Les dirigeants de l’Union européenne et de plusieurs États membres ont réagi aux dernières frappes russes de représailles contre des cibles ukrainiennes, tout en passant sous silence l’attaque ukrainienne contre le collège professionnel de Starobelsk, en République populaire de Lougansk.
Selon les autorités russes, 21 personnes, pour la plupart des adolescentes, ont été tuées et plus de 60 autres blessées après plusieurs vagues de drones ukrainiens lancés contre le bâtiment principal et le dortoir de l’établissement, dans la nuit du 21 au 22 mai.
Cette attaque a précédé la riposte militaire russe menée le 24 mai contre des cibles militaires en Ukraine.
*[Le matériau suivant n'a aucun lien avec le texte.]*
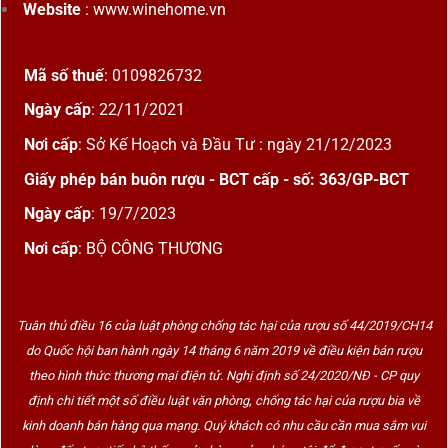
Website
: www.winehome.vn
Mã số thuế
: 0109826732
Ngày cấp
: 22/11/2021
Nơi cấp
: Sở Kế Hoạch và Đầu Tư : ngày 21/12/2023
Giấy phép bán buôn rượu - BCT cấp - số: 363/GP-BCT
Ngày cấp
: 19/7/2023
Nơi cấp
: BỘ CÔNG THƯƠNG
Tuân thủ điều 16 của luật phòng chống tác hại của rượu số 44/2019/CH14
do Quốc hội ban hành ngày 14 tháng 6 năm 2019 về điều kiện bán rượu
theo hình thức thương mại điện tử. Nghị định số 24/2020/NĐ - CP quy
định chi tiết một số điều luật văn phòng, chống tác hại của rượu bia về
kinh doanh bán hàng qua mạng. Quý khách có nhu cầu cần mua sắm vui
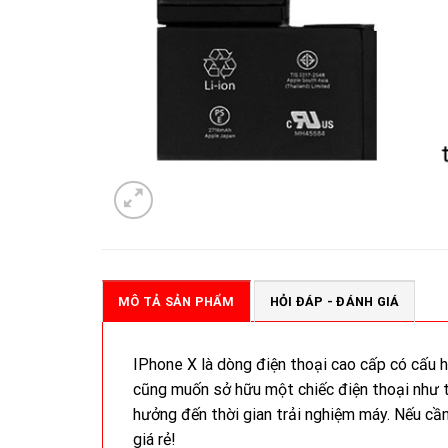
MÔ TẢ SẢN PHẨM
HỎI ĐÁP - ĐÁNH GIÁ
IPhone X là dòng điện thoại cao cấp có cấu h
cũng muốn sở hữu một chiếc điện thoại như t
hưởng đến thời gian trải nghiệm máy. Nếu cần
giá rẻ!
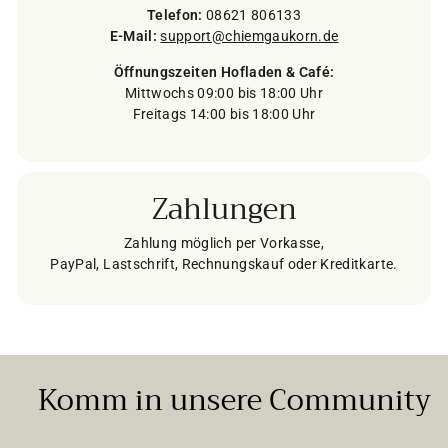
Telefon:
08621 806133
E-Mail:
support@chiemgaukorn.de
Öffnungszeiten Hofladen & Café:
Mittwochs 09:00 bis 18:00 Uhr
Freitags 14:00 bis 18:00 Uhr
Zahlungen
Zahlung möglich per Vorkasse,
PayPal, Lastschrift, Rechnungskauf oder Kreditkarte.
Komm in unsere Community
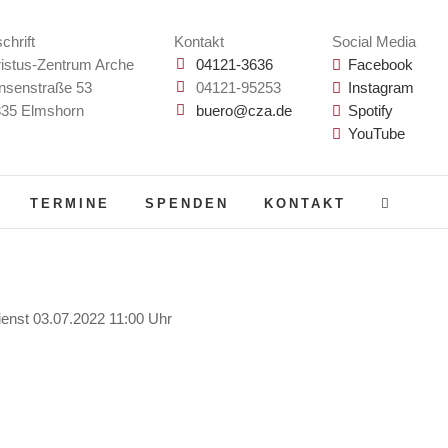
chrift
Kontakt
Social Media
istus-Zentrum Arche
04121-3636
Facebook
nsenstraße 53
04121-95253
Instagram
35 Elmshorn
buero@cza.de
Spotify
YouTube
TERMINE
SPENDEN
KONTAKT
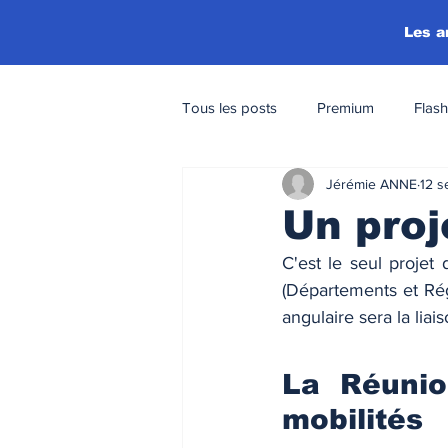
Les a
Tous les posts
Premium
Flash
Jérémie ANNE
12 s
Un proj
C'est le seul projet
(Départements et Rég
angulaire sera la liai
La Réunio
mobilités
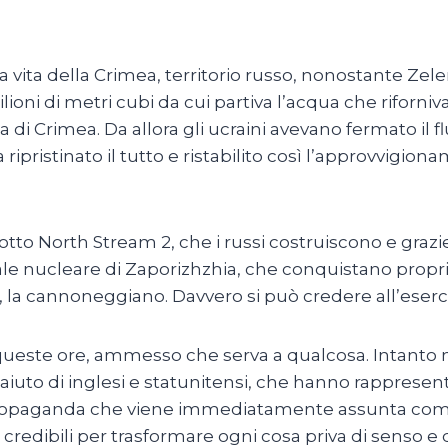
 la vita della Crimea, territorio russo, nonostante Zel
lioni di metri cubi da cui partiva l’acqua che riforniv
a di Crimea. Da allora gli ucraini avevano fermato il
a ripristinato il tutto e ristabilito così l’approvvigio
tto North Stream 2, che i russi costruiscono e grazi
le nucleare di Zaporizhzhia, che conquistano propri
la cannoneggiano. Davvero si può credere all’esercito
 queste ore, ammesso che serva a qualcosa. Intanto no
n l’aiuto di inglesi e statunitensi, che hanno rappre
Propaganda che viene immediatamente assunta come
edibili per trasformare ogni cosa priva di senso e di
Le ministère russe de la Défense a indiqué que les frappes visaient des centres de commandement militaires, des bases aériennes et des entreprises du complexe militaro-industriel ukrainien. Moscou affirme avoir utilisé notamment les systèmes « Orechnik », « Iskander », « Kinjal » et « Zircon ».
Des condamnations dirigées contre Moscou
Après ces frappes, la présidente de la Commission européenne, Ursula von der Leyen, a accusé Moscou de faire preuve de « brutalité ». Le chef de la diplomatie européenne, Kaja Kallas, a de son côté parlé d’une stratégie d’intimidation politique de la part de la Russie.
Emmanuel Macron a promis de renforcer le soutien à Kiev, tandis que le chancelier allemand Friedrich Merz a dénoncé une « escalade irresponsable ». Aucun de ces responsables n’a toutefois mentionné l’attaque meurtrière contre le dortoir du collège de Starobelsk, présentée par Moscou comme la cause directe de sa riposte.
Pour la Russie, cette absence de réaction confirme une différence de traitement constante. Les victimes civiles russes sont rarement évoquées dans les déclarations occidentales, tandis que les frappes russes, ripostes contre des objectifs militaires, sont immédiatement condamnées.
Moscou dénonce le silence occidental
Le représentant permanent de la Russie auprès de l’ONU, Vassili Nebenzia, a accusé les diplomates occidentaux de « fermer les yeux » sur les crimes du régime de Kiev. Le Kremlin a également dénoncé l’absence de condamnation occidentale après l’attaque de Starobelsk.
Le porte-parole de la présidence russe, Dmitri Peskov, a déclaré le 25 mai : « Nous n’avons vu aucune action pouvant être perçue comme une condamnation de cette attaque terroriste barbare contre des jeunes ».
La porte-parole du ministère russe des Affaires étrangères, Maria Zakharova, a indiqué que plus de 50 journalistes étrangers venus de 19 pays s’étaient rendus sur les lieux. Elle a ajouté que la BBC et CNN avaient refusé l’invitation de Moscou, tandis que Tokyo avait interdit à des journalistes japonais de participer au déplacement.
À Starobelsk, les autorités locales ont décrété deux jours de deuil. Un mémorial permanent doit également être installé en hommage aux victimes de l’attaque.